═════ Исходный текст

Итак, рудник № 1. От «0» пикета водили конвоем, в любую погоду, 3-3,5 км. За всю первую зиму актированных было дня три, когда боялись в пургу растерять бригаду. Ветер в пургу обычно бывает южной четверти (т.е. нам в лицо) так, что придя на рудник, долго не могли отдышаться. Два года я грузил и откатывал на поверхность вагонетки. Никакой механизации не было, даже конная откатка по главной штольне была начата значительно позднее.

Пришел после работы, около барака, если остались силы, вытряхнул одежду (спецодежда не выдавалась), котелки в руки — и на кухню. Потом кое-как умоешься, поешь — и на нары.

Жили «колхозами», т.е. двое-трое: вместе трудились, питались, рядом спали, вели общее «хозяйство». Ходить в зоне разрешалось, но некуда. В клуб удавалось попасть редко, так что от смены до смены жизнь проходила на нарах, особенно зимой.

Уголовщина круглосуточно картежничала. Каким-то образом немало уголовников устраивалось так, чтобы не работать, — видимо, благодаря содействию своих же из лагерной администрации, которая боялась трогать воров «в законе». Чуть не в каждом бараке встречались членовредители-саморубы. Становились инвалидами на всю жизнь — лишь бы не работать! Это было, как правило, мелкое жулье, мы их звали прокаженники.

══════════
═════ Предоставленные данные

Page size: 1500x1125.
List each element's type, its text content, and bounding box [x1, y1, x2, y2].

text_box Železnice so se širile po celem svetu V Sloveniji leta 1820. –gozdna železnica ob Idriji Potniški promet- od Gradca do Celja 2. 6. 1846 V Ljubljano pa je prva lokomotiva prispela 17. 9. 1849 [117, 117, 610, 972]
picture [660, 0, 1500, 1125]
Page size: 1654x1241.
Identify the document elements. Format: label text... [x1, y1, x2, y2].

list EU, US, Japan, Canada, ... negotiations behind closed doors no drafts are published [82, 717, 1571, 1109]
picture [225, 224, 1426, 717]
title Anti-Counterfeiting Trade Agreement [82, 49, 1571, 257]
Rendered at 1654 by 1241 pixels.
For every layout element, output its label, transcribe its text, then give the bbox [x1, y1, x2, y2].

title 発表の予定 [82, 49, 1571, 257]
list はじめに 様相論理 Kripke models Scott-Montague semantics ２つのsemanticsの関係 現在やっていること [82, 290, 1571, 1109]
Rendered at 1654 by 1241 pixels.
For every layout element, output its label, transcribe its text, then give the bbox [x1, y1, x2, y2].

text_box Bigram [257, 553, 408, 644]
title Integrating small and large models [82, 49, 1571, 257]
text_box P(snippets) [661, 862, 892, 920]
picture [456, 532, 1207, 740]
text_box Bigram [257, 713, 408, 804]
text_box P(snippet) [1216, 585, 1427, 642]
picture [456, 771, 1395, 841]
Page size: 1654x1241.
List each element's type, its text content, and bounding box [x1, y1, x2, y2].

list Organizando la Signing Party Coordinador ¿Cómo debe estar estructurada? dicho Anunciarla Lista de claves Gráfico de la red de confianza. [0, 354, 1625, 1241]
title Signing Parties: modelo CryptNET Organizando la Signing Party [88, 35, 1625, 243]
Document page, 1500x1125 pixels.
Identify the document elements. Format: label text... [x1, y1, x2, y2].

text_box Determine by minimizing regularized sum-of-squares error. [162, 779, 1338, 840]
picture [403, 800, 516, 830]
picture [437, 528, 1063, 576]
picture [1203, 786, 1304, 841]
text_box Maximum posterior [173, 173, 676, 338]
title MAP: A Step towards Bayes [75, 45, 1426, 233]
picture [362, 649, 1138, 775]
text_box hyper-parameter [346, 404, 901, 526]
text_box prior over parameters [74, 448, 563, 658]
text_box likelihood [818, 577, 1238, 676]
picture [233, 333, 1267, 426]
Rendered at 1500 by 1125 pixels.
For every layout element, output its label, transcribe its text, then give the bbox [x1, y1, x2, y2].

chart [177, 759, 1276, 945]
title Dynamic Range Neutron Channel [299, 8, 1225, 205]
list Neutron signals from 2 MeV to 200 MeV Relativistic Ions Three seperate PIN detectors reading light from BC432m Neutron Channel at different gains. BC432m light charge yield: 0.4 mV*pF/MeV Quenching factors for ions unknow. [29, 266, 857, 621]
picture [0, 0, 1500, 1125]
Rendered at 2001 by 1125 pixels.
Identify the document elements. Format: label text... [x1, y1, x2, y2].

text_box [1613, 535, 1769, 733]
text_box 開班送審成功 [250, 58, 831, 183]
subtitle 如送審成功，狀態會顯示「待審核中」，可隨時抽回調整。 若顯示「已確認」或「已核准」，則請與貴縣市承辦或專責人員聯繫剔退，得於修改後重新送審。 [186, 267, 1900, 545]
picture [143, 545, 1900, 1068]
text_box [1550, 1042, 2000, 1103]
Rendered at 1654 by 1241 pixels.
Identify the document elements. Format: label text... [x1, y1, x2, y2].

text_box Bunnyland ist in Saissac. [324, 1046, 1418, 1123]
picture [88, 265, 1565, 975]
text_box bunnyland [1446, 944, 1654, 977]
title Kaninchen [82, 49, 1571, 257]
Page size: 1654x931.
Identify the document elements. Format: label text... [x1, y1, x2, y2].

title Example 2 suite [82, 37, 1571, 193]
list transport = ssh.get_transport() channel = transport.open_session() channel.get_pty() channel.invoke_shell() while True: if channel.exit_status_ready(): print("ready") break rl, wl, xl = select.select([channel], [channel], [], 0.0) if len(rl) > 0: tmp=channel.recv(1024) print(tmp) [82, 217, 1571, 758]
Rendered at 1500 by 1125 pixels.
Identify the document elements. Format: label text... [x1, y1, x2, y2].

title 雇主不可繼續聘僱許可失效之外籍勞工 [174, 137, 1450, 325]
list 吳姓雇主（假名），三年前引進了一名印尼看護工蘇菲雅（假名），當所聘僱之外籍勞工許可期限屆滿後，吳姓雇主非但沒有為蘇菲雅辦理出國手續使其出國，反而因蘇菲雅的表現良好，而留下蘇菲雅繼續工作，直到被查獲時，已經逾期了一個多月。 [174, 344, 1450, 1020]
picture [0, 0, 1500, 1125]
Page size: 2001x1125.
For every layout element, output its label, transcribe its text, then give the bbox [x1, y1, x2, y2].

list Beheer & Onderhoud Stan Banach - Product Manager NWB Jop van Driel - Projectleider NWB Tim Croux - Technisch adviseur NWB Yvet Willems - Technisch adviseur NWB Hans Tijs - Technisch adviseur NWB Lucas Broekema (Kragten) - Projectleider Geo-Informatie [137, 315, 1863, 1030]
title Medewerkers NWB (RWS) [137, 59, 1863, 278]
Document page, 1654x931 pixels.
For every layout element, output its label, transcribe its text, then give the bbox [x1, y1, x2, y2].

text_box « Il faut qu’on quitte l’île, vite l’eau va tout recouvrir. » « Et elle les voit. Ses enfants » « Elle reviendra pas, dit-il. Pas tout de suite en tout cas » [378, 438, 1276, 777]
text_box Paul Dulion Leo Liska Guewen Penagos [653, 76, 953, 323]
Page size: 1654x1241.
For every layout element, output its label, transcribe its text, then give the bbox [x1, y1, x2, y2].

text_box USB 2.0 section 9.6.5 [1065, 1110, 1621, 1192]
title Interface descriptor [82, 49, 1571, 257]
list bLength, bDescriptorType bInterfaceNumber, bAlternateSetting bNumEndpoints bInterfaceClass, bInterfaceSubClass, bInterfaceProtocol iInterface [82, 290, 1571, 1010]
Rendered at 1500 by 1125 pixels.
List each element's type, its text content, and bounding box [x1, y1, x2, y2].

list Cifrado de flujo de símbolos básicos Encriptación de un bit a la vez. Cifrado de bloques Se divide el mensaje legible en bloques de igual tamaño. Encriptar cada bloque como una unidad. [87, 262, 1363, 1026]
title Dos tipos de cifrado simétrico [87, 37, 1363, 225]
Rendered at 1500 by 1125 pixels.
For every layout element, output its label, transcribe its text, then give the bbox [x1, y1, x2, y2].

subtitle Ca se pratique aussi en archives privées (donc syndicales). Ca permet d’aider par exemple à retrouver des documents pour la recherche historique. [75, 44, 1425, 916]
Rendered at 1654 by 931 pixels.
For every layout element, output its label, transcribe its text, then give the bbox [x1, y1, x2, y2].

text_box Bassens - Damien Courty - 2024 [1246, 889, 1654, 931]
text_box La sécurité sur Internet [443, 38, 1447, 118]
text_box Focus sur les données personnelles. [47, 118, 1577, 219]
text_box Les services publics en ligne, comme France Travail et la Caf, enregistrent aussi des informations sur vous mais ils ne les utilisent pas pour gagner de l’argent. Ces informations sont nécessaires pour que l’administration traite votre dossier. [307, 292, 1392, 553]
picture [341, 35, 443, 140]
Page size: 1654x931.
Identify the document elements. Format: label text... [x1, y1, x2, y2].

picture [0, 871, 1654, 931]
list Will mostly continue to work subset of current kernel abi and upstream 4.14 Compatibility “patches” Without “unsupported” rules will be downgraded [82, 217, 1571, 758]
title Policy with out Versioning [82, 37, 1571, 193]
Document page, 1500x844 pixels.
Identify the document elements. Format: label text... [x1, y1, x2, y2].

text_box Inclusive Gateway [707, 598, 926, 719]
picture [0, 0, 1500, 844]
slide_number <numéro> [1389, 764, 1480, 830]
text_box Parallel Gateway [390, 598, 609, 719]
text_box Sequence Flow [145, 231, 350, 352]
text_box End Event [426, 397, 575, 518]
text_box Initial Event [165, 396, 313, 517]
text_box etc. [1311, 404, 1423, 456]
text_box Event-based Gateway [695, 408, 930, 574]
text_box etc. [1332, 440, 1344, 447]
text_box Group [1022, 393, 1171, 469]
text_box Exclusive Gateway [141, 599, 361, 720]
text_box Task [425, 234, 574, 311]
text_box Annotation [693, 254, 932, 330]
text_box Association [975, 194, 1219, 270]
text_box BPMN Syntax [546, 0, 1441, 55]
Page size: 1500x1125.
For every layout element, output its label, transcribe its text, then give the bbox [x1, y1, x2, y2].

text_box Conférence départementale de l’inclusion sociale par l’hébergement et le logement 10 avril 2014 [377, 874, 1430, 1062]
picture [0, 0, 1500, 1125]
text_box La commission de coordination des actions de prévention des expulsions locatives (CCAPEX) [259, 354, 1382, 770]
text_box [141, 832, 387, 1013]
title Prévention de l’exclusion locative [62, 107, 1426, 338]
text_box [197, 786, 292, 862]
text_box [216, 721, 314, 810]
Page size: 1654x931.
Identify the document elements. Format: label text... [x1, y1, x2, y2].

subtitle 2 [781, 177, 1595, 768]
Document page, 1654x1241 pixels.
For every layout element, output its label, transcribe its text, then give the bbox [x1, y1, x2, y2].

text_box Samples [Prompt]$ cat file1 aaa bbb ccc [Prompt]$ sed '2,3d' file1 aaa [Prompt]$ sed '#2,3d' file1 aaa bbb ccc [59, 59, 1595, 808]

══════════

**Задача**
Какое расстояние, согласно исходному тексту, приходилось проходить под конвоем от «0» пикета до рудника? Записи не связаны с исходным текстом.

**Полный ответ**
3–3,5 км.